Nov 8, 2011

Bacadehuachi, Mexico

Bacadehuachi is a miniscule ranch town of about 1500 people in eastern Sonora, Mexico. Set in a gorgeous valley alongside a perennial stream and surrounded by the towering Sierra Madres, this town was home to my great great grandparents, my great grandparents, and my grandmother for the first fifteen years of her life.

Since moving back to Tucson, we have wanted to make the pilgrimage down to Baca. The opportunity finally presented itself to us. We packed up the Tacoma and headed south across the border to a little known corner of the planet that plays an integral role in my ancestry.

On the long drive we were awestruck by the stunning and absolutely untouched beauty of this part of Mexico. Once the road heads east from Moctezuma, we wound our way through incredible mountain passes and lush lowlands until we arrived, eight hours later, in Bacadehuachi.

My Great Aunts Teresa and Lydia were in town for Dia de los Muertos. We watched the small parade of school children, admired the idyllic church and took many strolls through the simple streets.

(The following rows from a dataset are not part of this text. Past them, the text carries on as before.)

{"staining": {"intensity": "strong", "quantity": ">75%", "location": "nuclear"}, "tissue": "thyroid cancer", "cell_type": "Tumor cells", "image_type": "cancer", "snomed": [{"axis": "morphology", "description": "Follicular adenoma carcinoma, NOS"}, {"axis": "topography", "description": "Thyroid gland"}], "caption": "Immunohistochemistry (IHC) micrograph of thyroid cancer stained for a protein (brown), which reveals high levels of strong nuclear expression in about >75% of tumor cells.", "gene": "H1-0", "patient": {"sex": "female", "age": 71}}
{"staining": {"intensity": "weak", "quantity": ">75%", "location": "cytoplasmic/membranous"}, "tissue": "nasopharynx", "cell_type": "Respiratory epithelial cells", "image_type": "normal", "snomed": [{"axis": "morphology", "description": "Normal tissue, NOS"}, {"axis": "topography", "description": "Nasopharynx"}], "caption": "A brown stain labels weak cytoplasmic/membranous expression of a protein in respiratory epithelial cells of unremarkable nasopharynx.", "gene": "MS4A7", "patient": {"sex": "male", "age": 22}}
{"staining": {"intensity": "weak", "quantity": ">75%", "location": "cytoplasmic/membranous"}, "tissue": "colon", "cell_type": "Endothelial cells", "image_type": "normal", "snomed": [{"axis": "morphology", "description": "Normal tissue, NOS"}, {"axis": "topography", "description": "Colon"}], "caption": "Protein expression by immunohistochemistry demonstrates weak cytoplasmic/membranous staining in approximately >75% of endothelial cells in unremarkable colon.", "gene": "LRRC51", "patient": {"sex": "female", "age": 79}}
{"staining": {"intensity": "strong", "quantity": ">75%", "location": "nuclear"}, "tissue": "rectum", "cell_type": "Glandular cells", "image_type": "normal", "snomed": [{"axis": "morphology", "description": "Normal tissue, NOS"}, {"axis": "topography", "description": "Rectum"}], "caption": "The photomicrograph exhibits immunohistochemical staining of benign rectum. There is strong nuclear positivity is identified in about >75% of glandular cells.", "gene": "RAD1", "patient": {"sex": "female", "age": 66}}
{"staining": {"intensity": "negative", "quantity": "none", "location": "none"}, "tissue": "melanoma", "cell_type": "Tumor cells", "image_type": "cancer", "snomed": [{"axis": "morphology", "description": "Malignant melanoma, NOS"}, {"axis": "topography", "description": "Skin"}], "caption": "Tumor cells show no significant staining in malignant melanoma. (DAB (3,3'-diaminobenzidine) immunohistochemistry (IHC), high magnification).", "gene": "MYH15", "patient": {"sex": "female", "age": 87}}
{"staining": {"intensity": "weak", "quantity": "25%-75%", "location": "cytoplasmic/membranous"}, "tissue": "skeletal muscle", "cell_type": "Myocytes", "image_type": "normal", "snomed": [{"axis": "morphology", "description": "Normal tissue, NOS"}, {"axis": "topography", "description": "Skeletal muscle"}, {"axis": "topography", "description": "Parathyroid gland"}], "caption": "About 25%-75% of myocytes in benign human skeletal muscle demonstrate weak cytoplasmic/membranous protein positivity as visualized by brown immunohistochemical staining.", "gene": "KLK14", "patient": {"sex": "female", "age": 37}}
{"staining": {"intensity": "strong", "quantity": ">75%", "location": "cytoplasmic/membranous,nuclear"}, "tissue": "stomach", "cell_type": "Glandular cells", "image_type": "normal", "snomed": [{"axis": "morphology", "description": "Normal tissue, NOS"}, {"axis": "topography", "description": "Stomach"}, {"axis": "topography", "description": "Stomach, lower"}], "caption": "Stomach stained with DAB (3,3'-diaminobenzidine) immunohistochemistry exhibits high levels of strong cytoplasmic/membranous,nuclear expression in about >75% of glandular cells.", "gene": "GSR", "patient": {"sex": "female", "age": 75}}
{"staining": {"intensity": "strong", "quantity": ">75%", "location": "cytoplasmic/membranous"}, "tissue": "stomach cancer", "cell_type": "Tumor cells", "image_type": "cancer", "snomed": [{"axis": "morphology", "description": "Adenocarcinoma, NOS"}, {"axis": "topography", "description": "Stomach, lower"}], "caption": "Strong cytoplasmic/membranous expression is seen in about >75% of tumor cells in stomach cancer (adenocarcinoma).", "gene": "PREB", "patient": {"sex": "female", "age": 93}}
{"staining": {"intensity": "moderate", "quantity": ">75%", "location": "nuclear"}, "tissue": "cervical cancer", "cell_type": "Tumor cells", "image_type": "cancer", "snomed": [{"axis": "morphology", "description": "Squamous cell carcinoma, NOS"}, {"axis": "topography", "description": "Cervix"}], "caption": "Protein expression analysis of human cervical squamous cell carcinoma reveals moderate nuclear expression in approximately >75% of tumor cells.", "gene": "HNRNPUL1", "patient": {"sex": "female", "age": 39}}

Amanda took to documenting the Dia de los Muertos annual grave maintenance. During this important holiday to honor the dead, the cemeteries in Mexico sprout with life and fresh colors overnight as families visit the graves. They spend the day repairing fallen tiles, painting worn engravings, and replacing dead or faded flowers. We were able to witness this transformation firsthand and even help to decorate the graves of my great great grandparents.

We spent countless hours eating homemade food and chatting with distant relatives over bottomless coffee and endless memories. We learned about the history of this town, how Geronimo’s army used to raid it for supplies, how my great great grandparents were both teachers in Bacadehuachi when the town was only accessible by horse.

It was a magical trip to the motherland, one that I intend to make again sometime. Amanda had a wonderful time documenting my family and enjoying the beautiful scenery and hospitable people.

After all these years of telling everyone I am half Mexican, for the first time I actually believe it to be true.